Thanks for comments.
"Next-gen pivot table" is very close to the vision of SeekTable, and several years ago I also was very inspired by the idea of NLQ and "google-like-search-for-data" (ThoughtSpot invested a lot into this idea). Simple variant of "Q&A" was in SeekTable from the beginning, so I have collected some feedback from users + usage logs of this capability. Now I'm not so optimistic with the assumption that users really want NLQ as a primary interface for in a "self-service" BI, this is a nice-to-have capability but it seems vast majority of users still prefer to use good-old interfaces with dropdowns / checkboxes (textboxes for local searches are also here).
After working on this paradigm for over 5 years, I tend to disagree. NLQ is a hard problem and it starts well before the question is asked. It's easy to get a first version going, we did it in less than 24h during a hackathon. But regarding user experience it's like Baseball: three strikes and you're out. When it does work however, you get even certified Tableau analysts to switch. It's just more convenient, no context switching and every information is just one step away. It's like comparing the internet before search engines with all the directories, drop downs, lists with after search engines. I even use Google as a calculator nowadays. 😂
I respect the power of pivot tables, but most of the users we have today at Veezoo are not capable of using one.
Don't get me wrong, I'm a big fan of search-like interfaces. And I use google as a calculator too :) nevertheless, I don't think that NLQ-first BI will be a silver bullet to solve 'self-service BI'.
To support this point, here is a bit of critique for your 'ideal NLQ BI' that should handle correctly this:
-----
most people usually just say "subscription" instead of "active subscription", so we need to account for that as well.
-----
1) when you google for a single-word you get a definition of 'subscription', because google doesn't know the context.

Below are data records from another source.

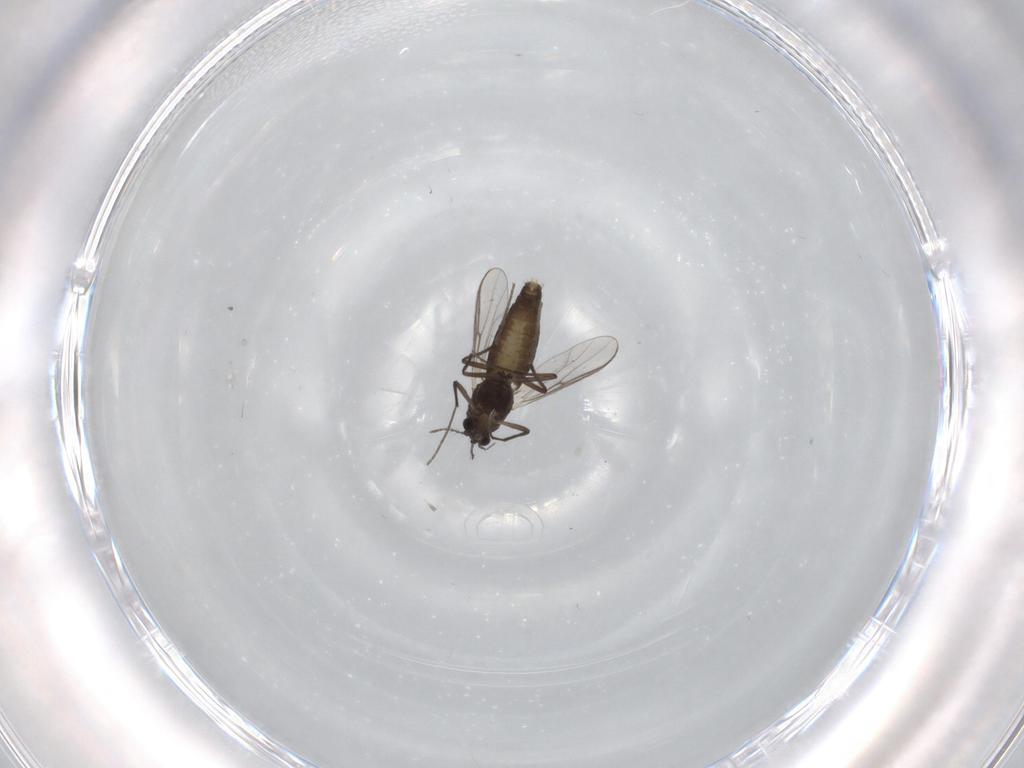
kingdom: Animalia
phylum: Arthropoda
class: Insecta
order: Diptera
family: Chironomidae
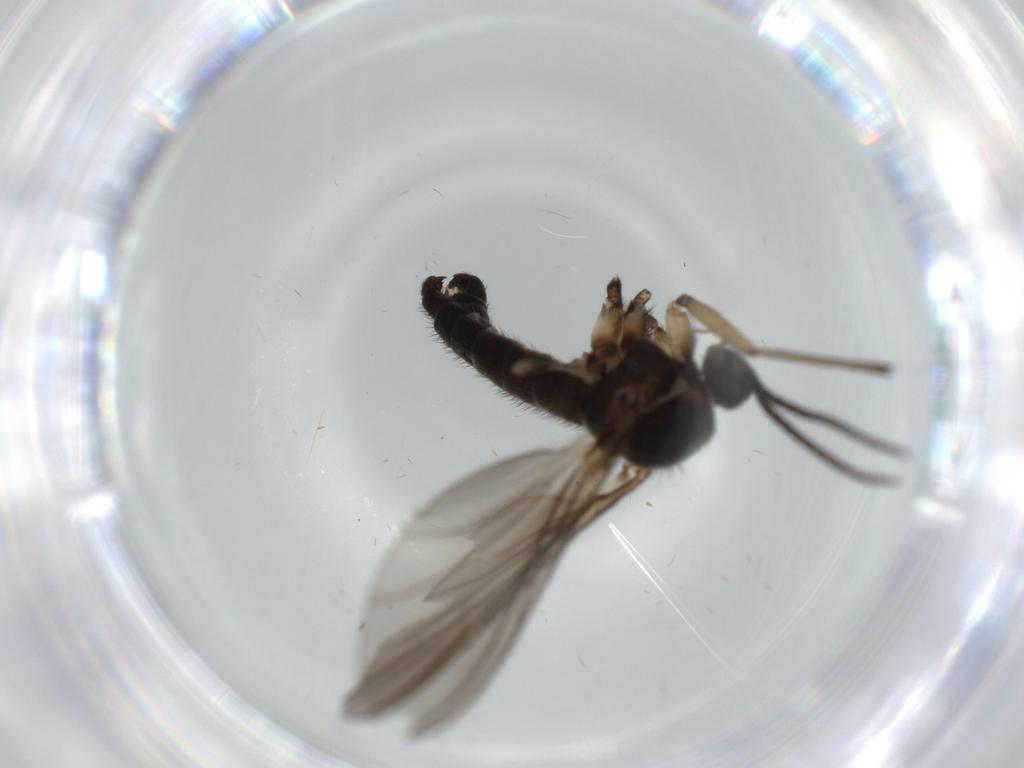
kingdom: Animalia
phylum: Arthropoda
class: Insecta
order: Diptera
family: Sciaridae
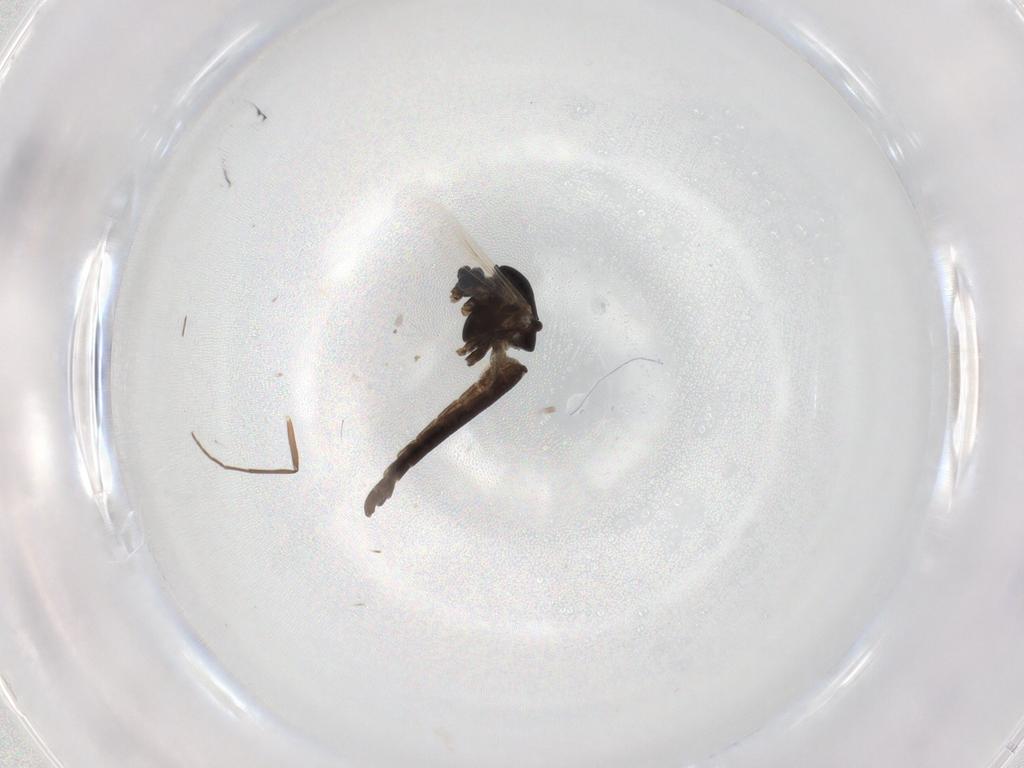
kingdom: Animalia
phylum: Arthropoda
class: Insecta
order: Diptera
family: Chironomidae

2) people can have different goal when they search for "subscription". This could be "active subscription", but also this could be a search for the word "subscription" that is the value of the some column.
Ambiguity is a big problem in NLQ processing. Doesn't matter how strong your AI that performs 'search-to-formal-query-and-visualize' translation, recognition context is a key (and usually it is very personal) -- and it is theoretically impossible to have AI that will not have 'misses'. If users have NLQ-first UI, they will have to type a lot of keywords to get what they need -- because desired output may require a lot of details. This doesn't seem as a much, much better UI than existing report designers -- instead of exploring dropdowns/checkboxes/etc users will have to explore what they need to type (= use a keyboard a lot instead of mouse/touch) to get desired output (in form of the table and/or chart).
To conclude, I think search interfaces is a good capability in addition to classic UIs. It is easier (from tech point of view) and more usable (from user's point of view) to have many 'context-dependent' searches across UI than simply one google-like textbox with "I'm Feeling Lucky" button :)
in addition: I've just checked Veezoo website and it looks like you guys implemented the vision that I had originally about 5 years ago -- and the product seems well-polished and useful in production!
SeekTable first customers were more interested in classic reporting and embedding (so it evolves in another direction and NLQ capabilities remain very basic and not polished -- because of no interest from existing users), so maybe my observations on NLQ is simply a result of inappropriate target audience.